■ **What the task asks**
In the entries that follow, the lines from the one with "Mark each of" through the one with "- bowl [386,208,625,420]" are the ones to write out, exactly and with both ends included. Nothing else should appear.

■ **Information given**
----------

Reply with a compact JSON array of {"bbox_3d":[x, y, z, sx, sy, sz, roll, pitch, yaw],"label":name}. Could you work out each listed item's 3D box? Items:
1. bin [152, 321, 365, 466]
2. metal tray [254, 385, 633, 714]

----------

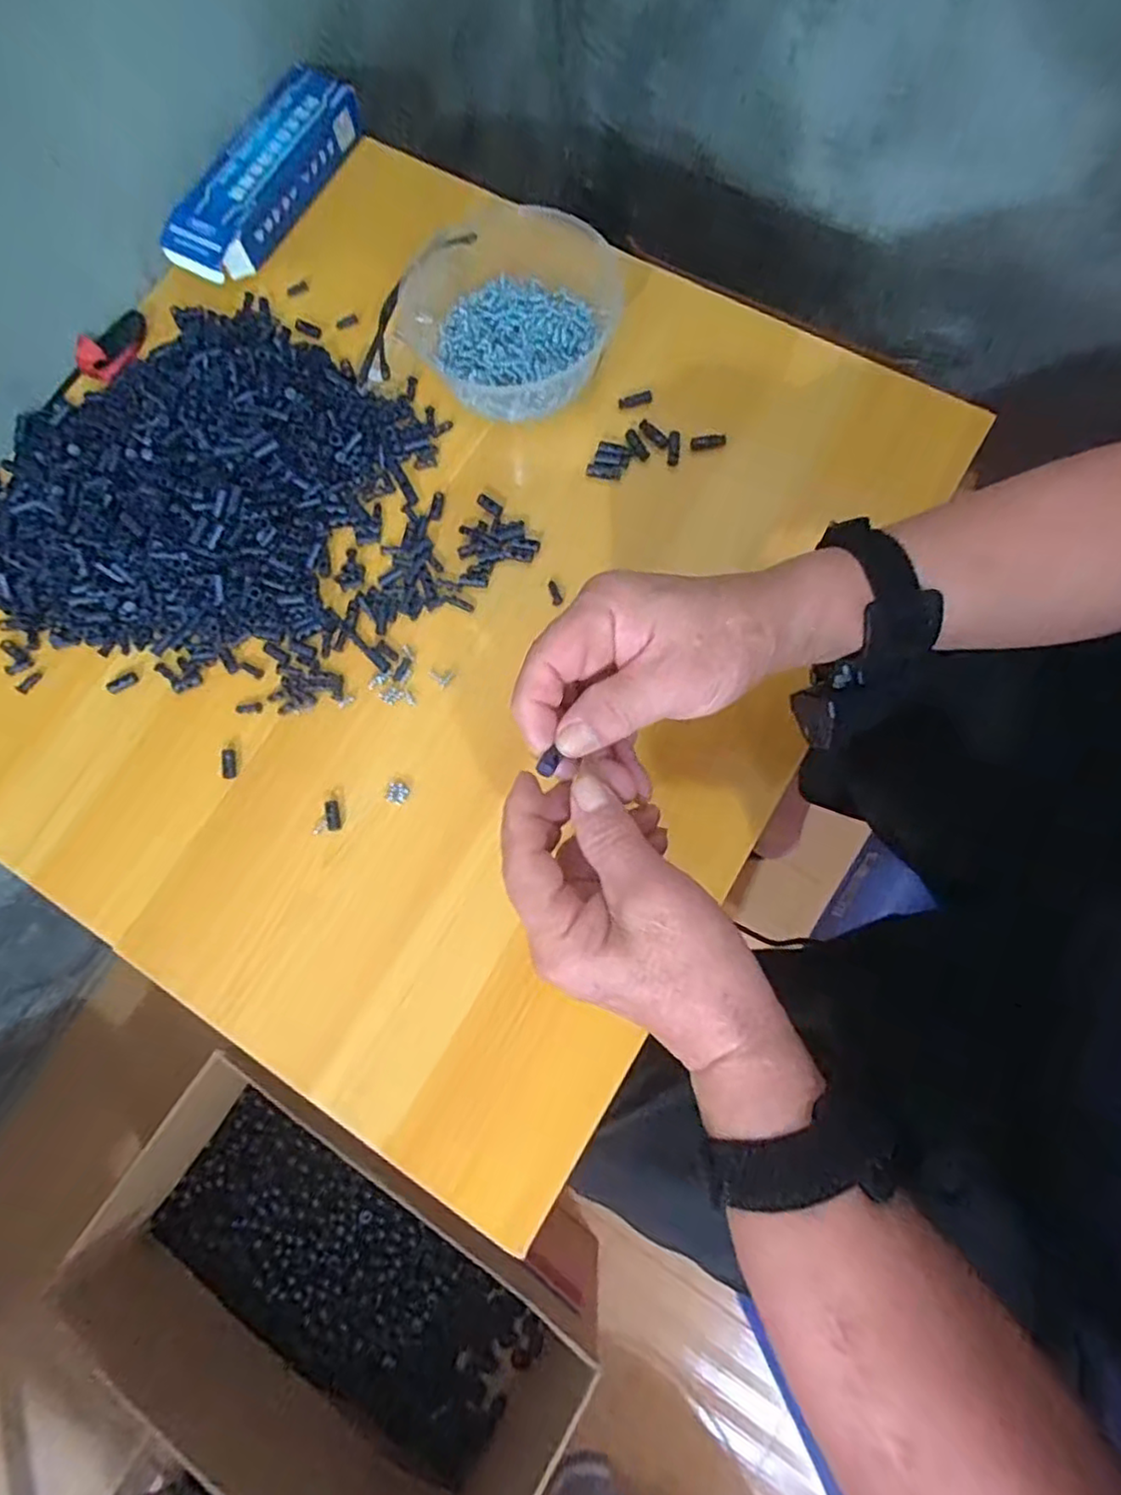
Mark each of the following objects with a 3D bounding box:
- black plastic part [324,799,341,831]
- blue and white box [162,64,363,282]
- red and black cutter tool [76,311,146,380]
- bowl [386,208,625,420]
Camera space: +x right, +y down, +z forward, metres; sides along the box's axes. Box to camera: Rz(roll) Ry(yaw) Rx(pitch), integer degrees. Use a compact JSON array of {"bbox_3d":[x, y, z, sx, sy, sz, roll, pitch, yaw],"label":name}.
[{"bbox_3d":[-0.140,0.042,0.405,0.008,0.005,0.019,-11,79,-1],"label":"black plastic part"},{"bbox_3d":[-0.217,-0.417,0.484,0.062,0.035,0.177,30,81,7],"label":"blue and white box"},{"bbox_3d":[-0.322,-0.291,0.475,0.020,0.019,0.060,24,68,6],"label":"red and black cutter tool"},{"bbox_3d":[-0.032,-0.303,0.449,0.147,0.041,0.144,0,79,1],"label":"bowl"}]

----------

■ **Exercise solution**
Mark each of the following objects with a 3D bounding box:
- black plastic part [324,799,341,831]
- blue and white box [162,64,363,282]
- red and black cutter tool [76,311,146,380]
- bowl [386,208,625,420]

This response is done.